In October 2023, the FASB issued ASU No. 2023-06, Disclosure Improvements. The new guidance clarifies or improves disclosure and presentation requirements on a variety of topics in the codification. The amendments in the update are intended to align the requirements in the FASB ASC with the SEC’s regulations. The amendments are effective prospectively on the date each individual amendment is effectively removed from Regulation S-X or Regulation S-K, or if the SEC has not removed the requirements by June 30, 2027, this amendment will be removed from the Codification and will not become effective for any entity. The Company is in the process of evaluating the impact the adoption of this ASU will have on the financial statements and related disclosures, which is not expected to be material.

In November 2023, the FASB issued ASU 2023-07, Segment Reporting (Topic 280): Improvements to Reportable Segment Disclosures, which expands the segment disclosures of public entities. This expansion includes the requirement to disclose significant segment expenses that are regularly provided to the chief operating decision maker and are included within each reported measure of segment profit or loss.
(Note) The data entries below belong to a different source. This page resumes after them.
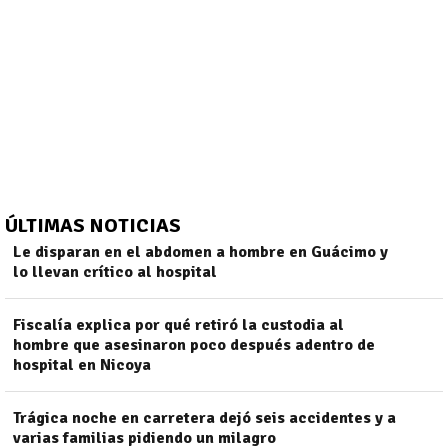
ÚLTIMAS NOTICIAS
Le disparan en el abdomen a hombre en Guácimo y
lo llevan crítico al hospital
Fiscalía explica por qué retiró la custodia al
)
hombre que asesinaron poco después adentro de
hospital en Nicoya
Trágica noche en carretera dejó seis accidentes y a
varias familias pidiendo un milagro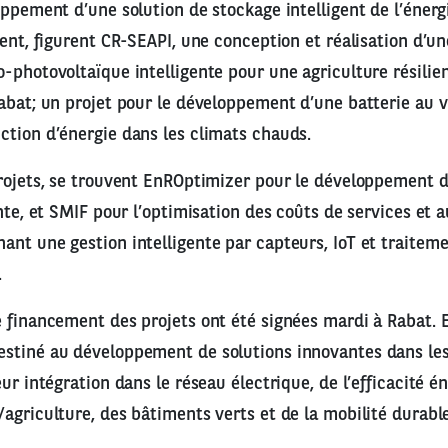
oppement d’une solution de stockage intelligent de l’énergi
ment, figurent CR-SEAPI, une conception et réalisation d’un
-photovoltaïque intelligente pour une agriculture résili
abat; un projet pour le développement d’une batterie au 
tion d’énergie dans les climats chauds.
rojets, se trouvent EnROptimizer pour le développement 
ente, et SMIF pour l’optimisation des coûts de services et 
nt une gestion intelligente par capteurs, IoT et traitem
.
 financement des projets ont été signées mardi à Rabat. En 
stiné au développement de solutions innovantes dans les
ur intégration dans le réseau électrique, de l’efficacité é
agriculture, des bâtiments verts et de la mobilité durable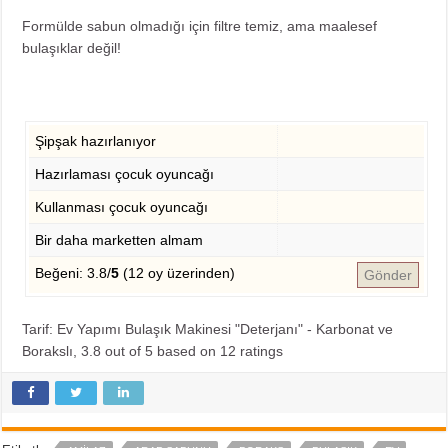
Formülde sabun olmadığı için filtre temiz, ama maalesef
bulaşıklar değil!
Şipşak hazırlanıyor
Hazırlaması çocuk oyuncağı
Kullanması çocuk oyuncağı
Bir daha marketten almam
Beğeni: 3.8/
5
(12 oy üzerinden)
Gönder
Tarif: Ev Yapımı Bulaşık Makinesi "Deterjanı" - Karbonat ve
Borakslı
,
3.8
out of
5
based on
12
ratings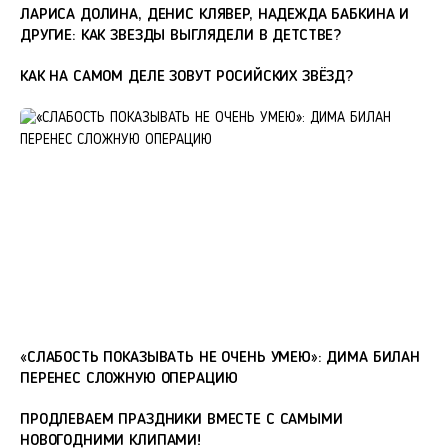
ЛАРИСА ДОЛИНА, ДЕНИС КЛЯВЕР, НАДЕЖДА БАБКИНА И
ДРУГИЕ: КАК ЗВЕЗДЫ ВЫГЛЯДЕЛИ В ДЕТСТВЕ?
КАК НА САМОМ ДЕЛЕ ЗОВУТ РОСИЙСКИХ ЗВЁЗД?
«СЛАБОСТЬ ПОКАЗЫВАТЬ НЕ ОЧЕНЬ УМЕЮ»: ДИМА БИЛАН
ПЕРЕНЕС СЛОЖНУЮ ОПЕРАЦИЮ
ПРОДЛЕВАЕМ ПРАЗДНИКИ ВМЕСТЕ С САМЫМИ
НОВОГОДНИМИ КЛИПАМИ!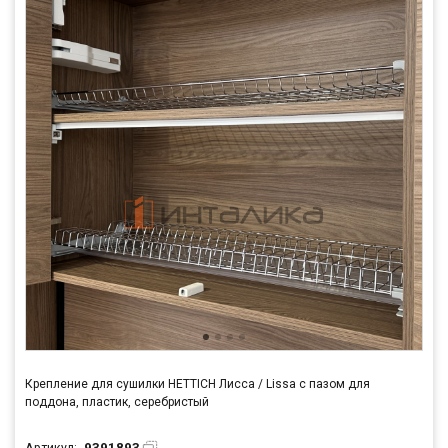
Крепление для сушилки HETTICH Лисса / Lissa с пазом для
поддона, пластик, серебристый
9391893
Артикул: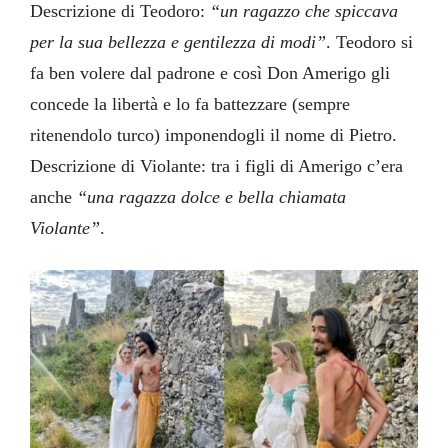
Descrizione di Teodoro:
“un ragazzo che spiccava
per la sua bellezza e gentilezza di modi”
. Teodoro si
fa ben volere dal padrone e così Don Amerigo gli
concede la libertà e lo fa battezzare (sempre
ritenendolo turco) imponendogli il nome di Pietro.
Descrizione di Violante: tra i figli di Amerigo c’era
anche
“una ragazza dolce e bella chiamata
Violante”
.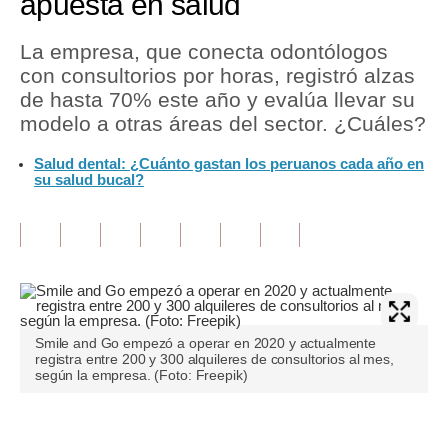
apuesta en salud
Tu Dinero
La empresa, que conecta odontólogos
con consultorios por horas, registró alzas
Finanzas Personales
de hasta 70% este año y evalúa llevar su
Inmobiliarias
modelo a otras áreas del sector. ¿Cuáles?
Plus G
Salud dental: ¿Cuánto gastan los peruanos cada año en
su salud bucal?
Opinión
Editorial
Pregunta de hoy
Blogs
Smile and Go empezó a operar en 2020 y actualmente
Tendencias
registra entre 200 y 300 alquileres de consultorios al mes,
según la empresa. (Foto: Freepik)
Lujo
Viajes
Únete a nuestro canal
Additionally, the ASU mandates the disclosure of the amount and description of the composition of other segment items, as well as interim disclosures of a reportable segment's profit or loss and assets. These disclosure requirements apply to public entities with a single reportable segment as well. The ASU will be effective for the Company's Annual Report on Form 10-K for the fiscal year ended December 31, 2024, and early adoption is allowed. Currently, the Company is assessing the potential impact of adopting this ASU on its consolidated financial statements and disclosures.
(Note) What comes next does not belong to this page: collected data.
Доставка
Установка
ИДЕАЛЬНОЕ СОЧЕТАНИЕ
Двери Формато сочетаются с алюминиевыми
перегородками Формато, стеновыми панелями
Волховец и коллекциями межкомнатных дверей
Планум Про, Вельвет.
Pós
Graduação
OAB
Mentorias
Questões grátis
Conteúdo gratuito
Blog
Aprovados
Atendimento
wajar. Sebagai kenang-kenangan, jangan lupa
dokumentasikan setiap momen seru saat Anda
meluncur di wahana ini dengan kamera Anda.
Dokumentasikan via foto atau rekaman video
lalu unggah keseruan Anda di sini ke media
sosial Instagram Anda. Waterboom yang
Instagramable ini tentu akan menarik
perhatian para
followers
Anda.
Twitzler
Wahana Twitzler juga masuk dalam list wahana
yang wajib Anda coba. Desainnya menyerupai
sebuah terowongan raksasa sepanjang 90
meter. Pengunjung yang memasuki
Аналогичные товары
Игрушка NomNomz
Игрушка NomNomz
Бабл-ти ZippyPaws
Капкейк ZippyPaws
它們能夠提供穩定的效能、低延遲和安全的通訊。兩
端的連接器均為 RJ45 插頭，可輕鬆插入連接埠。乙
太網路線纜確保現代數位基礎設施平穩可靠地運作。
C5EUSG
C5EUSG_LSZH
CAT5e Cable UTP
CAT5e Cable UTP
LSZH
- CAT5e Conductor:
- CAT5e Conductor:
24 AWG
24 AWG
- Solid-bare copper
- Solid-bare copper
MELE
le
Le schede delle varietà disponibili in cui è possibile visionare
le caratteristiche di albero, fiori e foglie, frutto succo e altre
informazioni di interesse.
In December 2023, the FASB issued ASU No. 2023-09, Improvements to Income Tax Disclosures (Topic 740). The ASU requires disaggregated information about a reporting entity’s effective tax rate reconciliation as well as additional information on income taxes paid. The ASU is effective for annual periods beginning after December 15, 2024 on a prospective basis. Early adoption is also permitted for annual financial statements that have not yet been issued or made available for issuance. The Company is evaluating the impact of the standard on its income tax disclosures.

Other recent accounting pronouncements issued by the FASB (including its Emerging Issues Task Force) and the SEC have not had, or are not anticipated to have, a significant effect on the Company's consolidated financial statements, both present and future.